February 18, 2020 by David Gambrill
Intact Insurance recently lost a subrogation case in B.C.’s small claims court because it couldn’t prove a cracked water bottle was the source of a water leak that caused $5,000 damage to the condo unit below.
One moral of the story is that an expert witness may be required to prove damage caused by a water cooler leak in a condo unit.
Intact Insurance and its insured, Barb Peters, launched a subrogated small claims court action against Columbia Ice, which installed a new bottle on a water cooler owned by Peters’ upstairs neighbour (referenced only as ‘GF’ in the court documents). GF was not a party to the subrogation claim made by Intact and Peters against the water bottle company.
Columbia Ice delivered bottled water to GF in June 2017. Since GF couldn’t lift the water herself, a Columbia Ice employee placed the bottle into GF’s cooler for her. GF’s evidence in court is that two hours after the bottle was delivered, she noticed water on the floor.
The water leaked into Peters’s downstairs condo unit, causing damage to the ceiling and flooring. Peters was away when it happened. The leak caused the fire alarm to sound, and a neighbour taking care of her suite turned off the electrical breakers to stop the alarm. The power shutdown turned off Peters’s fridge; Peters arrived home several days later to find her food spoiled and her fridge damaged.

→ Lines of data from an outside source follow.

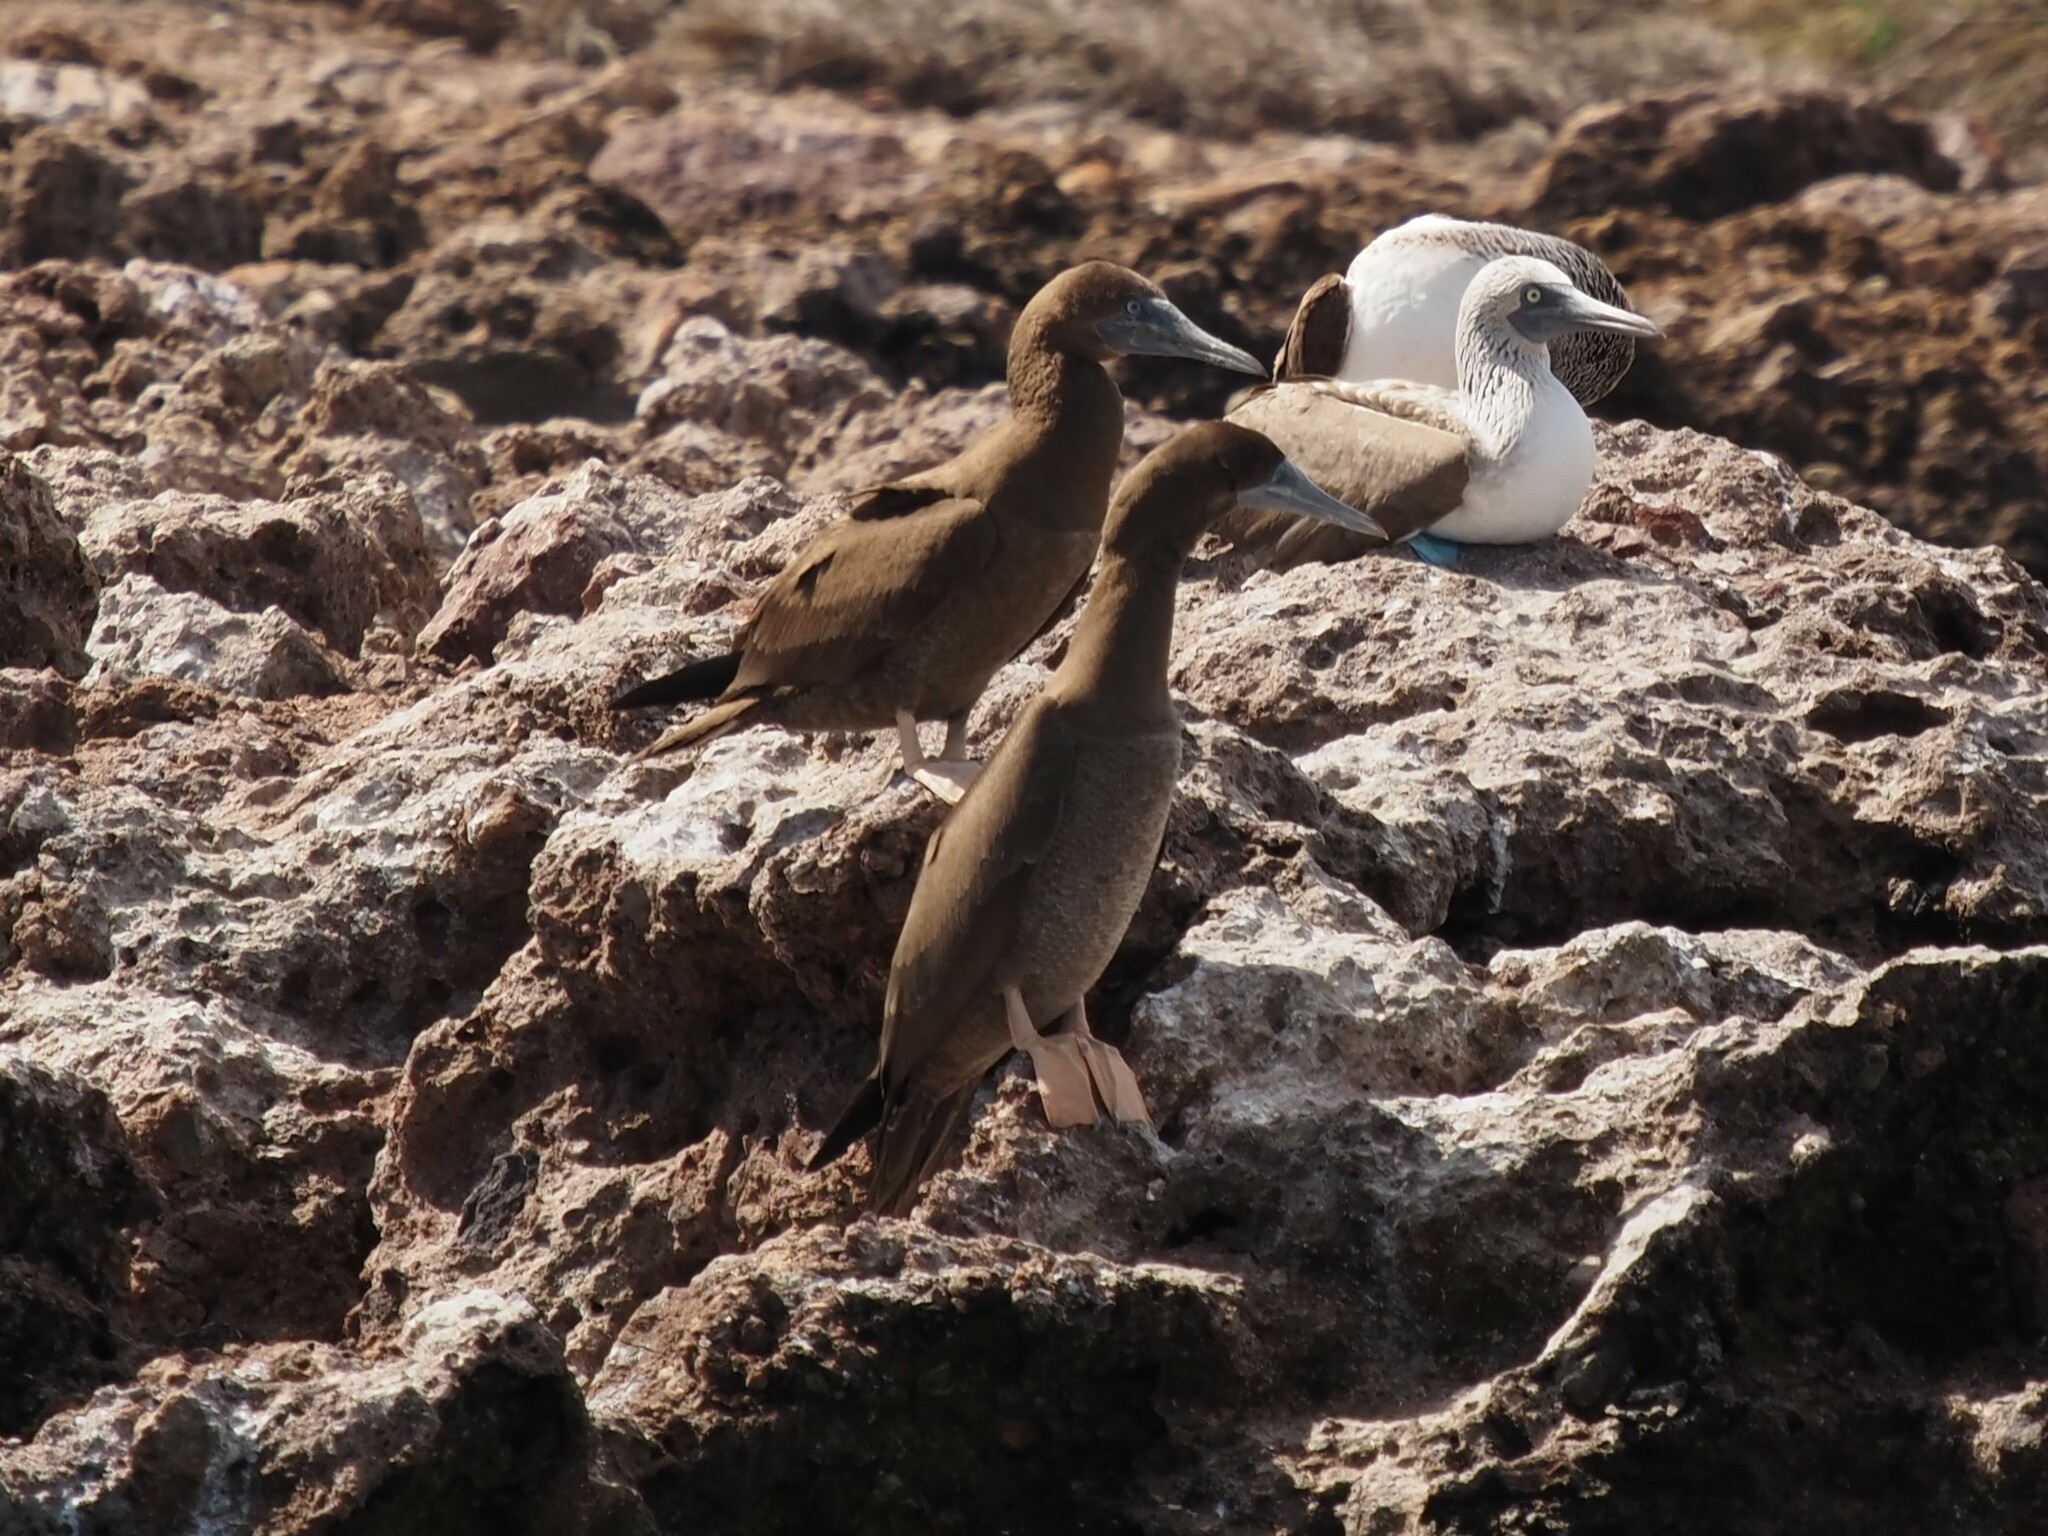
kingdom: Animalia
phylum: Chordata
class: Aves
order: Suliformes
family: Sulidae
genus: Sula
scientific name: Sula leucogaster
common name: Brown booby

Peters made a claim with Intact Insurance for a new refrigerator, replacement food, and repairs. Intact Insurance says that the claim cost $5,507.27, which included a $500 deductible paid by Peters. Intact and Peters made a subrogated claim against Columbia Ice, accusing the water bottle company of being negligent in the installation of the water bottle. Intact and Peters asked the tribunal to order the water bottle company to pay them $5,000 (the small claims limit), with $500 to be returned to Peters and rest going to Intact to recover their claims costs.
Columbia Ice disputed the claim. It noted that it was unable to inspect either the bottle or GF’s cooler after the incident (the water bottle had gone missing). It also denied Intact’s claim that its employee damaged the bottle, suggesting instead that the bottle was damaged when GF took the bottle off the cooler and dropped it on the floor in her haste to stop the leak.
The case turned in part on the state of the water bottle before it was installed on the cooler — and the evidence was inconclusive.
In an October 2019 email message, GF described how the Columbia Ice employee installed the water bottle “with the neck of the bottle inserted into the top of the cooler.” Later, when she noticed the problem, GF said she saw “water overflowing from the top opening of the cooler where the neck of the bottle sits.” GF reported that, after she removed the bottle and set it on the floor, water continued to leak from the bottom.
Intact took the position that the bottle was damaged when it was installed by the Columbia Ice employee. It noted the water bottle was inspected by an employee of GF’s insurance company, which took images of what Intact described as the “scuffed and fractured” bottom surface of the water bottle. Intact and Peters said the images clearly show the bottle was damaged on the bottom.
Essentially, Intact argued that when there are cracks in the bottle, air enters the bottle and causes positive air pressure which forces the water down though the neck, causing water release.
Columbia Ice disagreed, saying that even if the bottle was cracked or had a hole in it, the water would not come from “where the neck of the bottle sits into,” as described by GF, but instead would leak from the back of the cooler, where the reservoir is located.
Columbia Ice made the further point that the leak may not even have been the fault of the water bottle: Multiple components of a water cooler may fail, the company told the court, including vents that may fail or clog, causing the cooler to leak out of the top of the cooler.
B.C.’s Civil Resolution Tribunal ultimately ruled against Intact and Peters. The court found that a key expert witness was required to give testimony on how water coolers work.
Even if Columbia Ice had been able to inspect the water bottle for damage after the water leak had occurred, the B.C. tribunal found, “this would not have shown the state of the bottle prior to its installation,” as Tribunal Member Lynn Scrivener noted in her decision. “I find that the images of the bottle do not, by themselves, establish the bottle’s condition when the [Columbia Ice] employee put it on GF’s cooler.
“It does not appear that there has been any inspection of the cooler owned by GF by [Columbia Ice] or anyone else. GF’s evidence does not address the age, function, or maintenance of the cooler prior to the leak incident. I find that the cooler’s condition is not established by the evidence.”